Every line that holds the word "resa" needs to be copied from the data below.
:: Supplied material
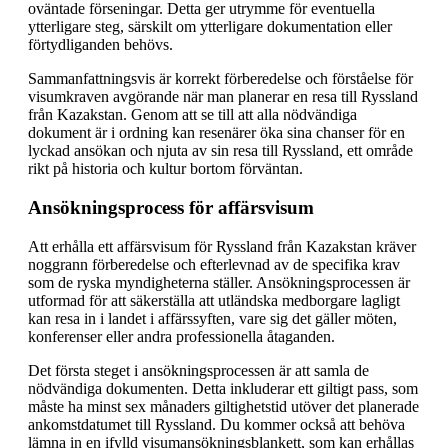
oväntade förseningar. Detta ger utrymme för eventuella
ytterligare steg, särskilt om ytterligare dokumentation eller
förtydliganden behövs.
Sammanfattningsvis är korrekt förberedelse och förståelse för
visumkraven avgörande när man planerar en resa till Ryssland
från Kazakstan. Genom att se till att alla nödvändiga
dokument är i ordning kan resenärer öka sina chanser för en
lyckad ansökan och njuta av sin resa till Ryssland, ett område
rikt på historia och kultur bortom förväntan.
Ansökningsprocess för affärsvisum
Att erhålla ett affärsvisum för Ryssland från Kazakstan kräver
noggrann förberedelse och efterlevnad av de specifika krav
som de ryska myndigheterna ställer. Ansökningsprocessen är
utformad för att säkerställa att utländska medborgare lagligt
kan resa in i landet i affärssyften, vare sig det gäller möten,
konferenser eller andra professionella åtaganden.
Det första steget i ansökningsprocessen är att samla de
nödvändiga dokumenten. Detta inkluderar ett giltigt pass, som
måste ha minst sex månaders giltighetstid utöver det planerade
ankomstdatumet till Ryssland. Du kommer också att behöva
lämna in en ifylld visumansökningsblankett, som kan erhållas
::::
* _Task result_:
visumkraven avgörande när man planerar en resa till Ryssland
lyckad ansökan och njuta av sin resa till Ryssland, ett område
kan resa in i landet i affärssyften, vare sig det gäller möten,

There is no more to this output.